Objectives: The objective of this project was to determine pharmacy cost savings and improvement in adherence based on a combinatorial pharmacogenomic test (CPGx ) in patients who had switched or added a new psychiatric medication after having failed monotherapy for their psychiatric disorder.
Research design and methods: The prospective project compared 1 year pharmacy claims between a GeneSight CPGx guided cohort and a propensity-matched control group. Patients were project eligible if they augmented or switched to a different antidepressant or antipsychotic medication within the previous 90 days. Following the medication switch or augmentation, pharmacogenomic (PGx) testing was offered to each patient's treating clinician. Pharmacy claims were extracted from the Medco pharmacy claims database for each patient (n = 2168) for 1 year following testing and compared to a 5-to-1 propensity-matched treatment as usual (TAU), standard of care control group (n = 10,880).

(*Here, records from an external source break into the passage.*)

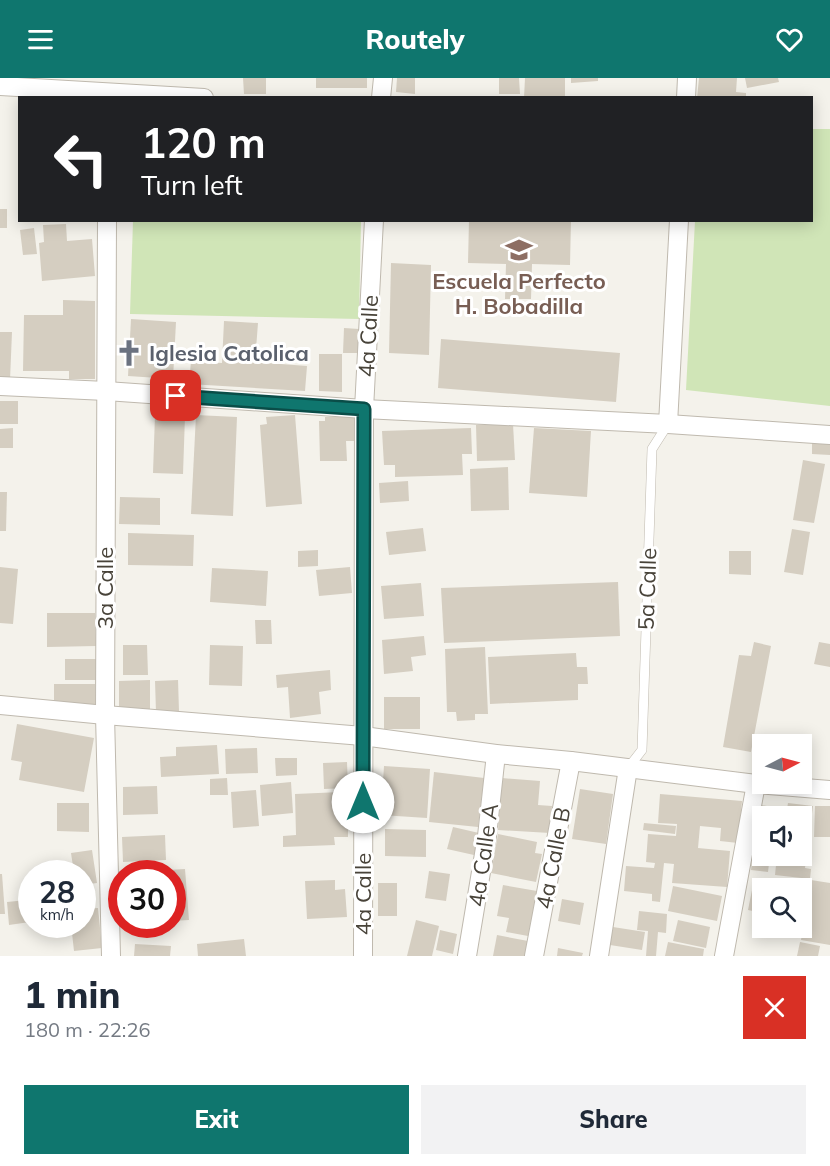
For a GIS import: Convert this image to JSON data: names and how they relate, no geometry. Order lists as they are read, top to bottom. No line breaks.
{"streets":{"street":["4a Calle","3a Calle","5a Calle","4a Calle A","4a Calle B"]},"places":{"school or university":["Escuela Perfecto H. Bobadilla"],"church":["Iglesia Catolica"]},"north":"right","page":{"header":"Routely","turn":["120 m","Turn left"],"speed":"28 km/h","limit":"30","heading":["1 min","180 m · 22:26"],"buttons":["Exit","Share"]}}
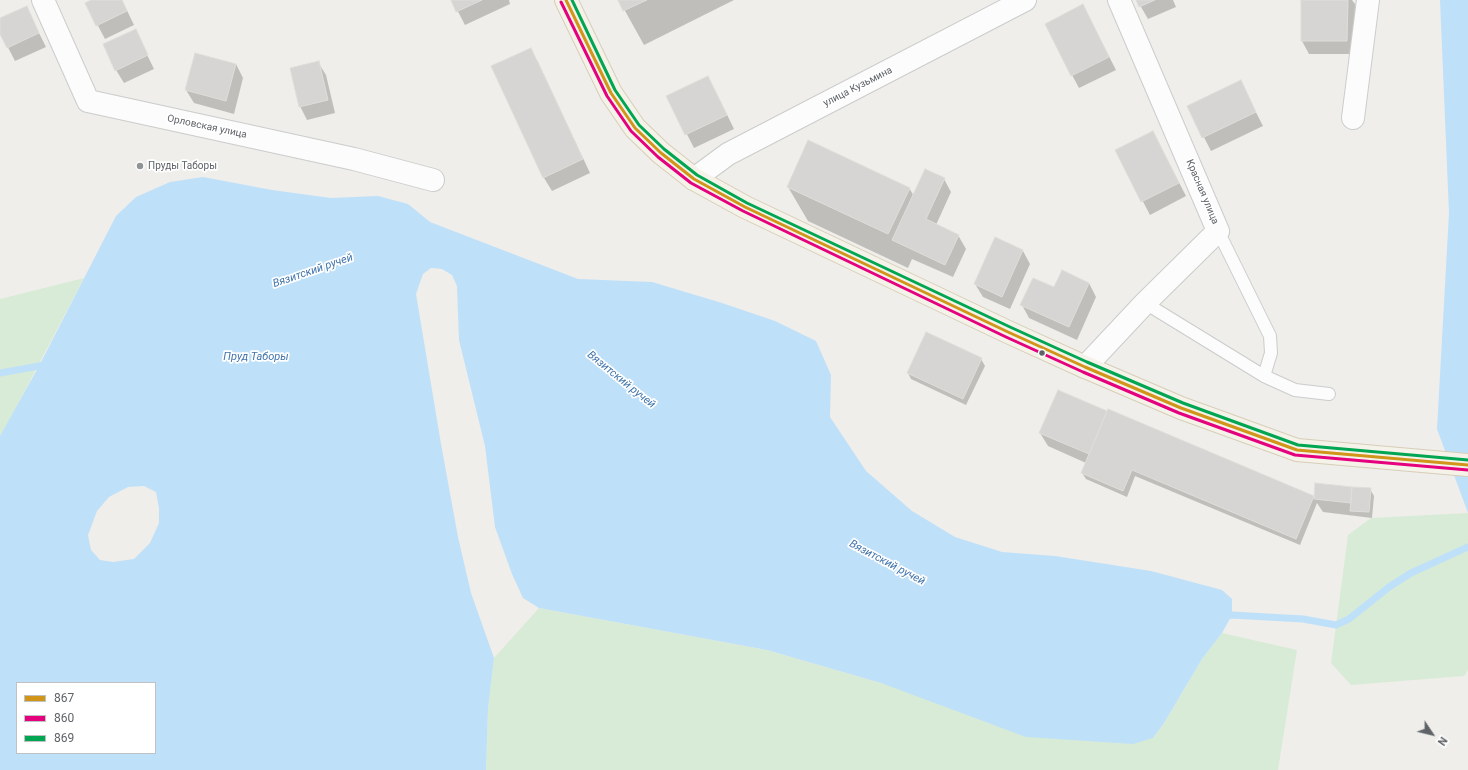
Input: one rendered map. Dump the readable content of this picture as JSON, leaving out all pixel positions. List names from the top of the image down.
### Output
{
  "streets": {
    "street": ["улица Кузьмина", "Орловская улица", "Красная улица"]
  },
  "water": ["Вязитский ручей", "Пруд Таборы"],
  "places": ["Пруды Таборы"],
  "lines": ["transit line 867", "transit line 869", "transit line 860"],
  "legend": ["867", "860", "869"],
  "north": "bottom right"
}
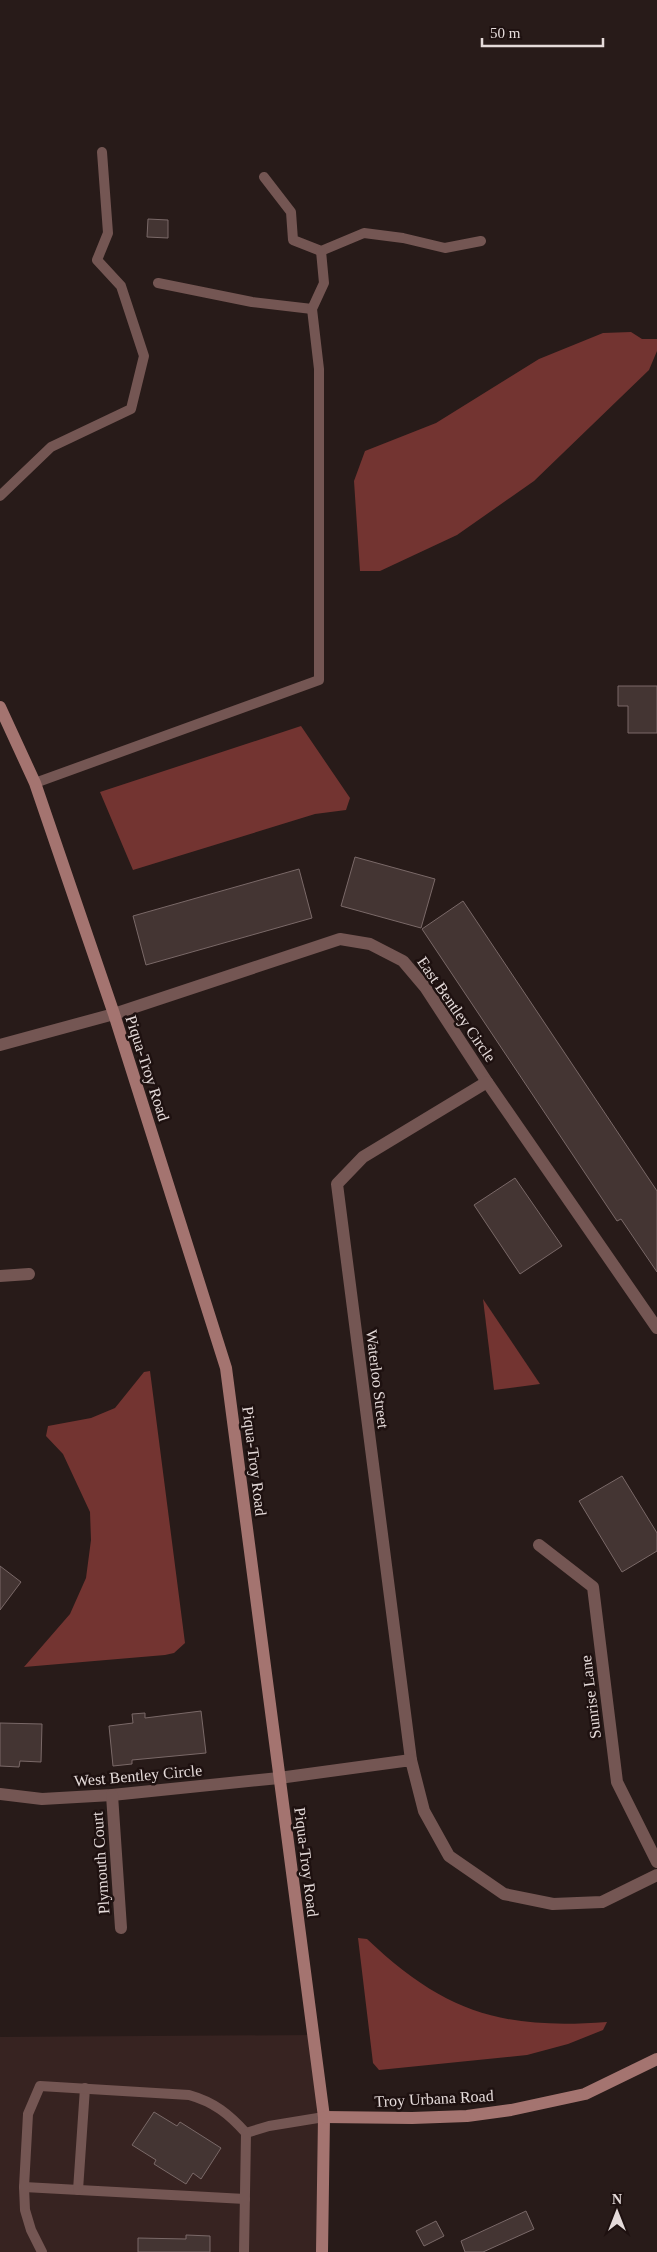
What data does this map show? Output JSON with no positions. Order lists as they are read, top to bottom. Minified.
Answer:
{"streets":{"street":["East Bentley Circle","Piqua-Troy Road","Waterloo Street","Sunrise Lane","West Bentley Circle","Plymouth Court","Troy Urbana Road"]},"crossings":[["East Bentley Circle","Piqua-Troy Road"],["East Bentley Circle","Waterloo Street"],["Piqua-Troy Road","West Bentley Circle"],["Piqua-Troy Road","Troy Urbana Road"],["West Bentley Circle","Plymouth Court"]],"scale_bar":"50 m","north":"top"}
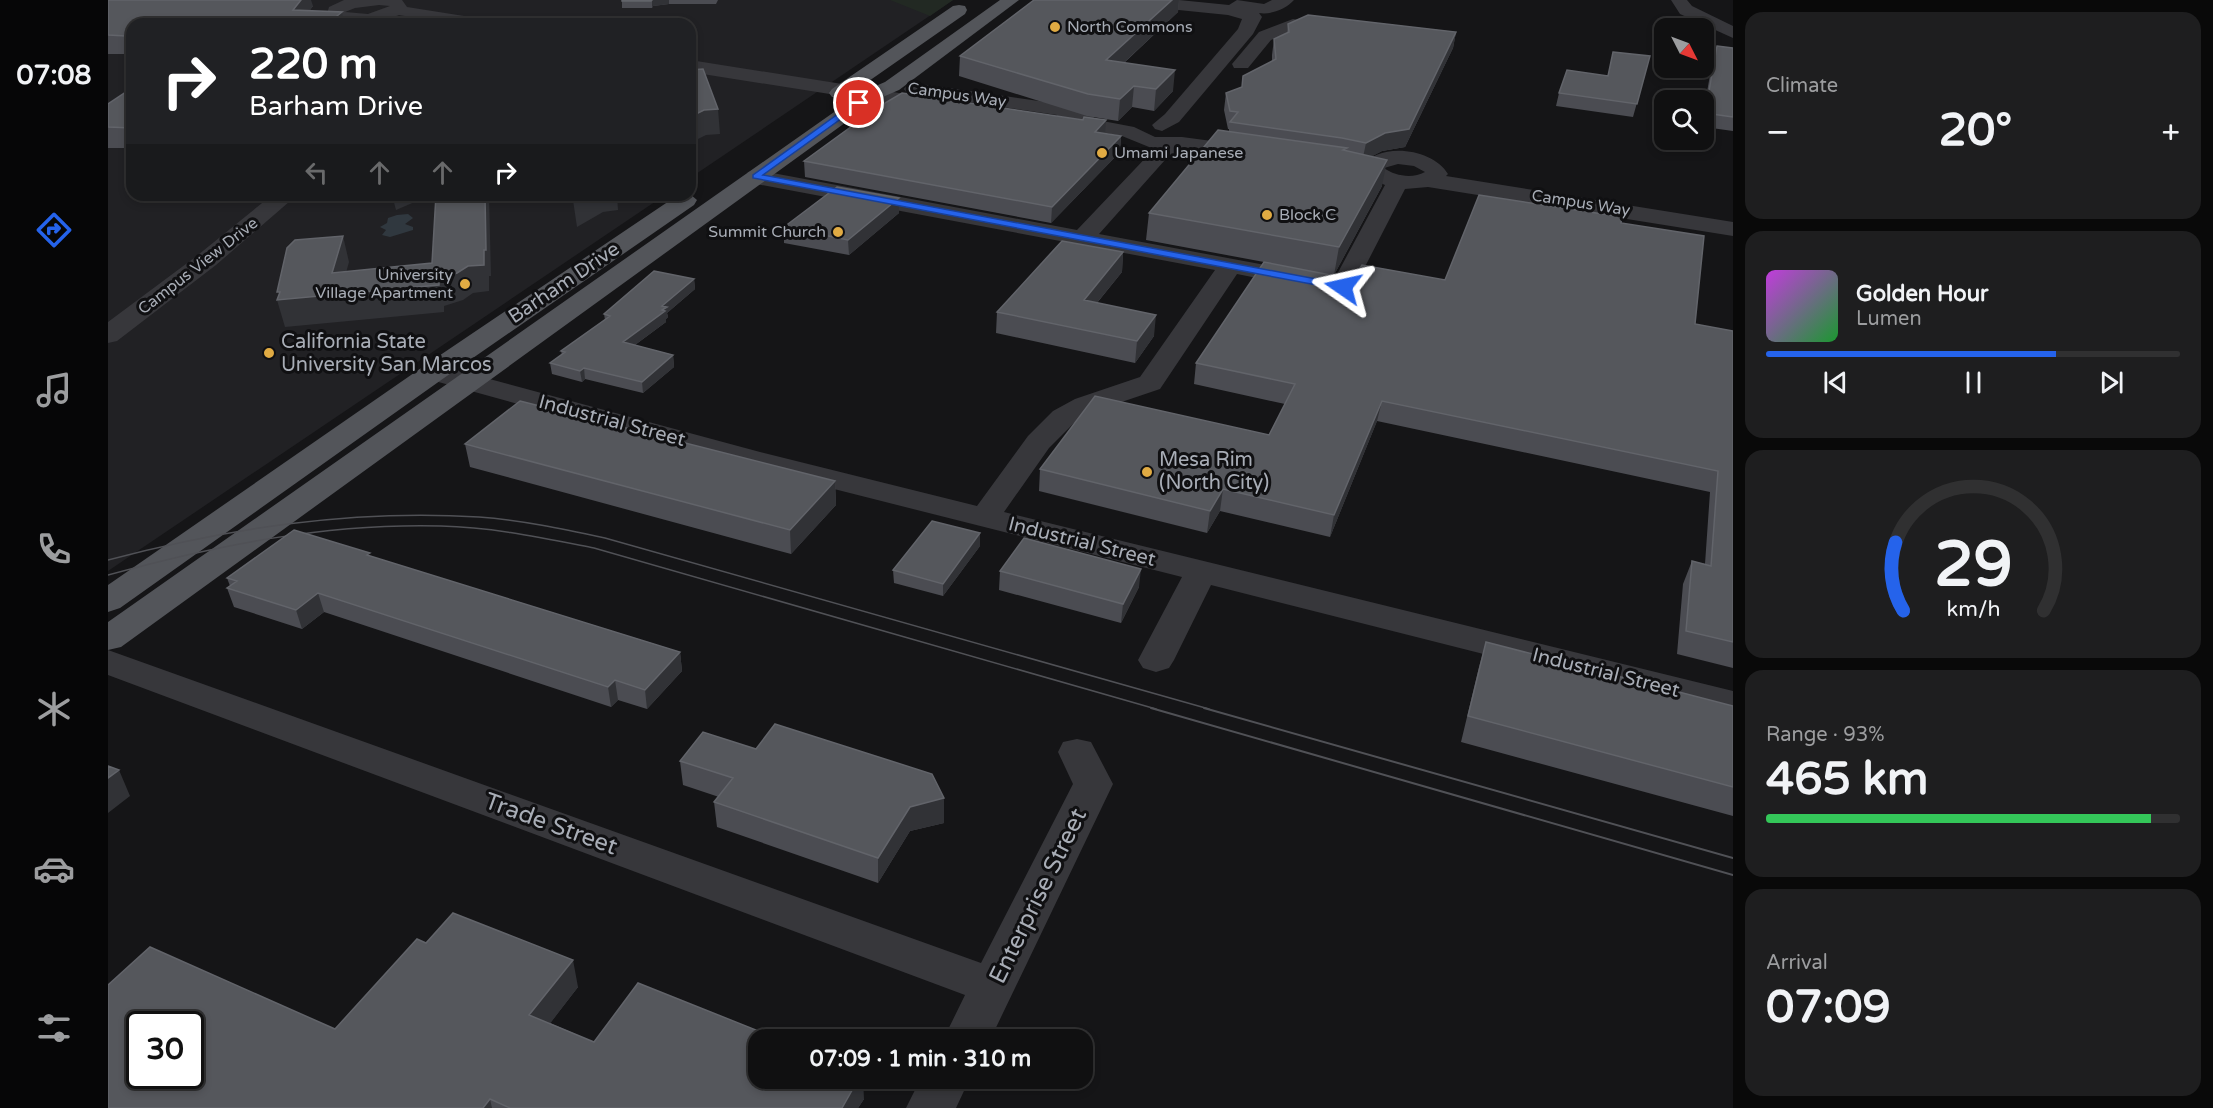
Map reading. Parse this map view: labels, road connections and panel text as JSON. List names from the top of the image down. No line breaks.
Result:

Main outcome measures: Total pharmacy spend per member per year; adherence.
Results: Patients who received PGx testing saved $1035.60 in total medication costs (both CNS and non-CNS medications) over 1 year compared to the non-tested standard of care cohort (p = 0.007). PGx testing improved adherence compared to standard of care (ΔPDCCPGx = 0.11 vs ΔPDCTAU = -0.01; p < 0.0001). Pharmacy cost savings averaged $2774.53 for patients who were changed to a CPGx congruent medication regimen, compared to those who were not (p < 0.0001).
Conclusions: PGx testing provides significant 'real world' cost savings, while simultaneously improving adherence in a difficult to treat psychiatric population. Limitations of this study include the lack of therapeutic efficacy follow-up data and possible confounding due to matching only on demographic and psychiatric variables.
Keywords: Adherence; Combinatorial pharmacogenomic testing; Mental health; Pharmacogenomics; Pharmacy spend.